In an interview with The Chronicle, SGA President Sean Geary, a junior political science major, stated the organization’s stand on the diversity issues on campus.
“We passed a resolution last year that condemned the racial incident that occurred in the freshman residence hall last year, and we still condemn any kind of intolerance,” Geary said.
The resolution, which was passed at the SGA meeting on April 11, 2007, not only condemns that specific incident, but it also looks down on all intolerance.
“We, the Student Government Association, further condemn any other actions, documented or undocumented that are discriminatory in nature in regards to race, ethnicity, disability, sexual orientation, or any other forms of hatred,” it states.
In order to further address the issue of diversity, the SGA voted at their Sept. 12 meeting to create a committee to work with student leaders of diversity organizations.
“We passed a motion to form an ad hoc committee, which basically pledges to have SGA members work with other diversity leaders on campus to address diversity issues and make students feel as welcome as possible,” Geary said.
According to Tom Fritz, a senior economics major who will be heading the committee, they will be working in conjunction with several other student organizations this semester to plan for the spring semester.

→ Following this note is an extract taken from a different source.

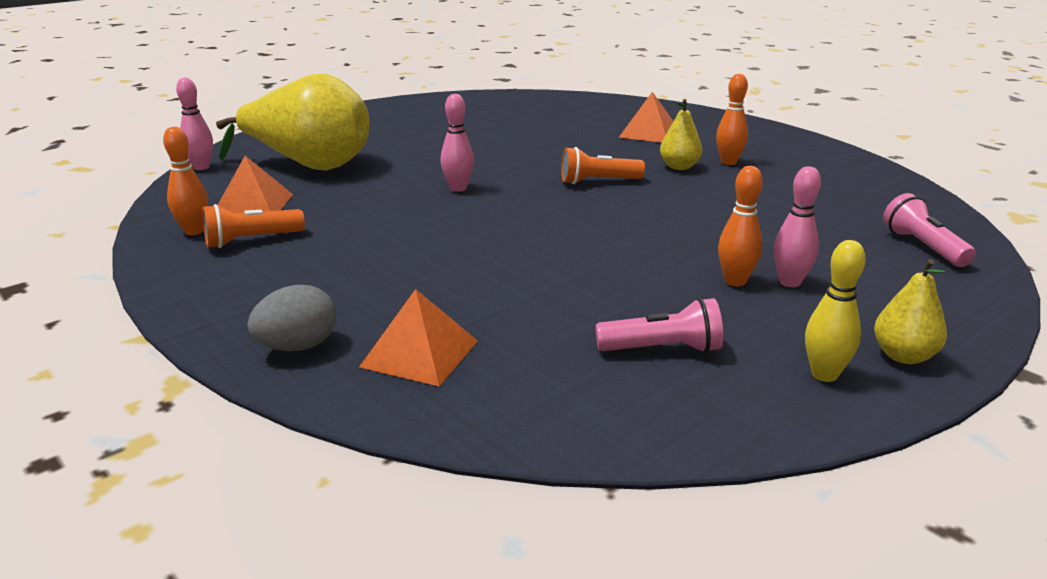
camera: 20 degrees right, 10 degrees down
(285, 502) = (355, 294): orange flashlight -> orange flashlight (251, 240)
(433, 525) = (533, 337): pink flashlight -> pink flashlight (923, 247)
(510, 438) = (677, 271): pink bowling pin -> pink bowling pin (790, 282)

“It brings the leaders of the Student Government Association and diversity groups on campus to come up with major initiatives to deal with the issue of diversity on campus,” Fritz said. “The first semester will be a lot of discussions between the committee and our constituents, and then something will come out in the spring semester.”
The committee will be made up of about half student government representatives and half student diversity representatives, according to Fritz.

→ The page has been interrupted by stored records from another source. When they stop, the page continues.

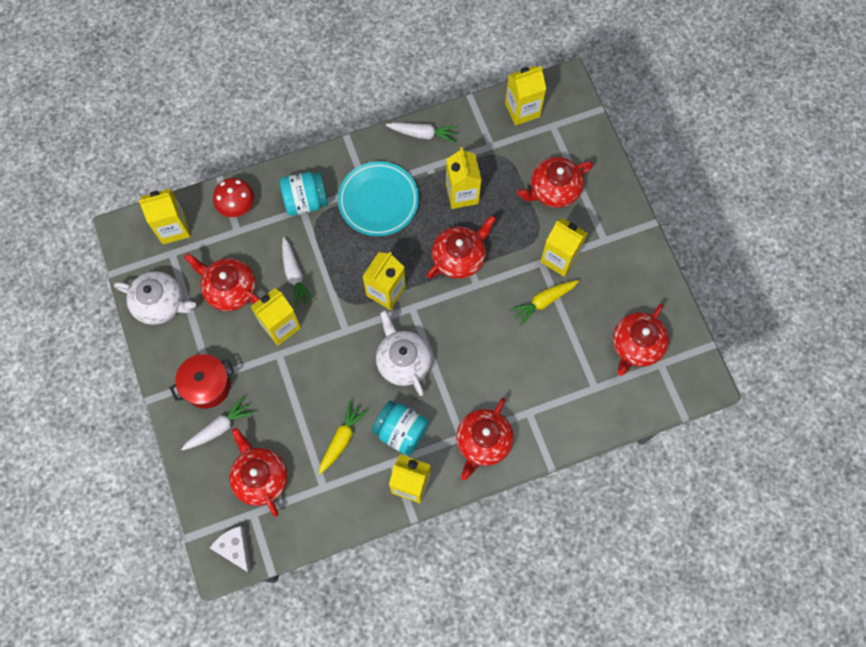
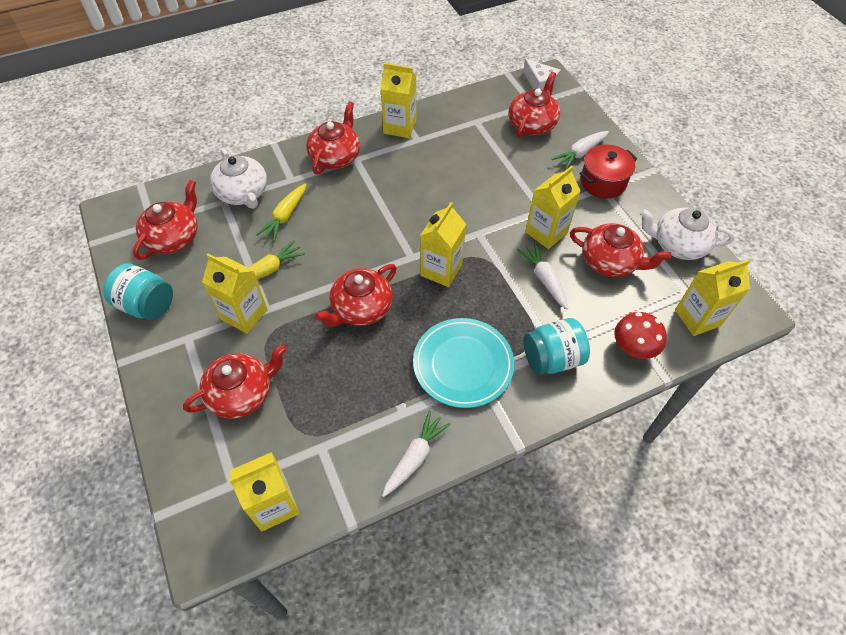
camera: 175 degrees right, 15 degrees down
(260, 477) = (532, 124): red teapot -> red teapot turned 120 degrees counterclockwise
(342, 439) = (466, 152): yellow carrot -> yellow carrot (285, 216)
(401, 431) = (412, 160): turquoise jar -> turquoise jar (147, 305)
(403, 361) = (415, 211): white teapot -> white teapot (243, 193)
(423, 134) = (415, 457): white carrot -> white carrot turned 120 degrees clockwise
(462, 194) = (359, 380): yellow carton -> none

“The committee is made up of nine people: one chair, myself; four members of student government; and then four members from diversity groups on campus: SHADES [Students Helping & Advocating Diversity Education], ALANA [Mentoring program] and Student Diversity Board,” Fritz said.
Geary said that while addressing the recent incidents is a starting point, the SGA is not going to focus solely on the negative events.
Instead, they are going to focus on the issue of diversity throughout the campus.
“We’re not looking at this as an isolated incident; we’re looking at it in a broader sense,” he said. “We’re looking at the whole issue of diversity.”
Despite all of the controversy surrounding the topic of diversity lately, however, Geary does not believe that Quinnipiac students in general are intolerant.
“I think the campus is actually very tolerant,” he said. “It’s usually a matter of that small group that’s ruining it for everyone else, but generally we’re an accepting campus, and that’s what we should focus on.”
In general, Geary believes that diversity is a very important concern at Quinnipiac, and that students need to support one another in this issue.
“I think that this is a huge issue and we need to be a strong community here at QU,” Geary said. “That’s our goal: to make sure that everyone is represented and is comfortable, and loves being here and can be here safely.”